Órgãos externos à AN: Ulisses e oposição puxam o tapete a Austelino

Amadorismo parlamentar e intrigas partidárias estarão na base da falha na eleição dos membros dos órgãos externos à Assembleia Nacional que deveria ter acontecido na semana passada. No braço-de-ferro com Austelino Correia, Ulisses Correia e Silva acabou por levar de vencida com a ajuda de Rui Semedo (PAICV) e João Santos Luís (UCID). Alguns dos nomes antes “consensualizados”, sob a égide do presidente do Parlamento, já foram riscados da lista.

No dia 28 de Abril, todos os nomes indicados para os diferentes cargos externos à Assembleia Nacional (AN), que já tinham sido consensualizados e auditados em sede da Comissão Especializada de Assuntos Constitucionais, Direitos Humanos, Segurança e Reforma de Estado (1ª Comissão), deveriam ser eleitos na última sessão parlamentar.

Suspensão da votação inicialmente agendada
Contudo, por motivos ainda por esclarecer, essa votação, que estava devidamente agendada, foi retirada, já no fim da sessão, por proposta do MpD.
══════════
INSTRUÇÕES:
**1.** Segundo a notícia, por proposta de que partido foi retirada a votação?
**2.** Edite a notícia: reescreva tudo, de "No dia 28 de" até "última sessão parlamentar.", pondo "Primeira Comissão" no lugar de "1ª Comissão".
**3.** Prossiga a notícia sobre a eleição dos órgãos externos à Assembleia Nacional a partir da última frase apresentada.
As linhas não têm relação nenhuma com a notícia.
══════════
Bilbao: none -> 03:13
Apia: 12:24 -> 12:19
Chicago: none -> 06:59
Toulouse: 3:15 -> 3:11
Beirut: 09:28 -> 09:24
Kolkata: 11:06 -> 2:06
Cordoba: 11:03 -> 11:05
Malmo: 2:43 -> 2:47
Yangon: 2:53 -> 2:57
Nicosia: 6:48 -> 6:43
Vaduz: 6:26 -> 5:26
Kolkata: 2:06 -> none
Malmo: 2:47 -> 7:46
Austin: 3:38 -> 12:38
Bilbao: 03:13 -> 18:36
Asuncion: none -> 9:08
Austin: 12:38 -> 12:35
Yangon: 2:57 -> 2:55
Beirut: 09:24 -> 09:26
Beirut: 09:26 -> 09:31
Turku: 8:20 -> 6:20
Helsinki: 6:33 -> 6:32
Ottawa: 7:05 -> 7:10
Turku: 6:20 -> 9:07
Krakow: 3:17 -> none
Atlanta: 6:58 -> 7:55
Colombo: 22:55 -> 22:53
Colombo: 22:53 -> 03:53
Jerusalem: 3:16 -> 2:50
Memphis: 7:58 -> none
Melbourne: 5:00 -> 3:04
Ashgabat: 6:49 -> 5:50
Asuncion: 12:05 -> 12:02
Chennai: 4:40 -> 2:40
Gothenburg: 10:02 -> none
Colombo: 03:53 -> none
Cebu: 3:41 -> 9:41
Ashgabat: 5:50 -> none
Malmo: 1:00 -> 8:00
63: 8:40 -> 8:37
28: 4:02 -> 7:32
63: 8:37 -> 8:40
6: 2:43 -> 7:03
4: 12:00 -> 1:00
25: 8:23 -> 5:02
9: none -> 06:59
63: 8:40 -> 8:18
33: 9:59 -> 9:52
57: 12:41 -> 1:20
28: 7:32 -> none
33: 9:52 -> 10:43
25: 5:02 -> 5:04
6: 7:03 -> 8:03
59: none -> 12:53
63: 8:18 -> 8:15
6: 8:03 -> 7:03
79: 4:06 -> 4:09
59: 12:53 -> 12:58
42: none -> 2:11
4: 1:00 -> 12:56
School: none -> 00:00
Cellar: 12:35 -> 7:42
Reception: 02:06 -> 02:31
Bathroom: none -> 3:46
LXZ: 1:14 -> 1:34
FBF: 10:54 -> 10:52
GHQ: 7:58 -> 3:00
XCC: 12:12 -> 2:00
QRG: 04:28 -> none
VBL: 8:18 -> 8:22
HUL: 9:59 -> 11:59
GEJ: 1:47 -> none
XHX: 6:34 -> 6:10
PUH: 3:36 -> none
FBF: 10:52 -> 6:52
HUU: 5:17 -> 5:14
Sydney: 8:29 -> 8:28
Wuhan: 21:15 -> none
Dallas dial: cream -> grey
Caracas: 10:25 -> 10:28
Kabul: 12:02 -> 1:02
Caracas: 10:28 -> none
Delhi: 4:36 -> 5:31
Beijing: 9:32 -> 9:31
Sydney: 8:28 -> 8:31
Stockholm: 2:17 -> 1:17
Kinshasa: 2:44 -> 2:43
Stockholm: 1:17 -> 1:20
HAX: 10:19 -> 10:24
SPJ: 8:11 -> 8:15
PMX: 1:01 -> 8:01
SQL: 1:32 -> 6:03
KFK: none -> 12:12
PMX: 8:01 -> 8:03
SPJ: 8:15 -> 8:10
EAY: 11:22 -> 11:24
══════════
RESPOSTAS ESCRITAS:
**1.** Por proposta do MpD.

**2.**
No dia 28 de Abril, todos os nomes indicados para os diferentes cargos externos à Assembleia Nacional (AN), que já tinham sido consensualizados e auditados em sede da Comissão Especializada de Assuntos Constitucionais, Direitos Humanos, Segurança e Reforma de Estado (Primeira Comissão), deveriam ser eleitos na última sessão parlamentar.

**3.**
Essa proposta surgiu cerca de duas horas depois de o presidente da UCID, João Santos Luís, ter anunciado na Rádio de Cabo Verde (RCV), que essa eleição iria ser suspensa, porquanto tinha acabado de receber, do primeiro-ministro, Ulisses Correia e Silva, garantias de que o seu partido iria ser integrado no processo negocial para consensualizar os nomes para os cargos externos.

Mal-estar de Austelino Correia
O mal-estar tornou-se evidente, sobretudo da parte do presidente da Assembleia Nacional, Austelino Correia, que semanas antes havia chamado ao Parlamento a prerrogativa da escolha dos cidadãos a integrar os órgãos externos ao Parlamento.

Com a suspensão da votação, os magistrados Dulcelina Rocha e Evandro Rocha, indicados para os cargos de juízes suplentes do Tribunal Constitucional, e os cidadãos Artur Correia e Elias Monteiro, escolhidos para o Conselho de Disciplina e Avaliação dos Juízes do Tribunal de Contas, terão que esperar. Isto, se à semelhança do que já aconteceu, segundo A NAÇÃO pôde apurar, os consensos se mantiverem em relação a esses nomes.

O mesmo não se pode dizer, neste momento, em relação aos nomes indicados para os Conselhos Superiores de Magistratura. Para o Judicial tinham sidos escolhidos António Pedro Silva, Silvino Amador, Maimuna Baldé e Ana Isabel Semedo, enquanto para o Ministério Público estavam indicados os nomes de Leão de Pina, Raquel Fortes, Arlindo Mendes e Carlos Jorge Moura.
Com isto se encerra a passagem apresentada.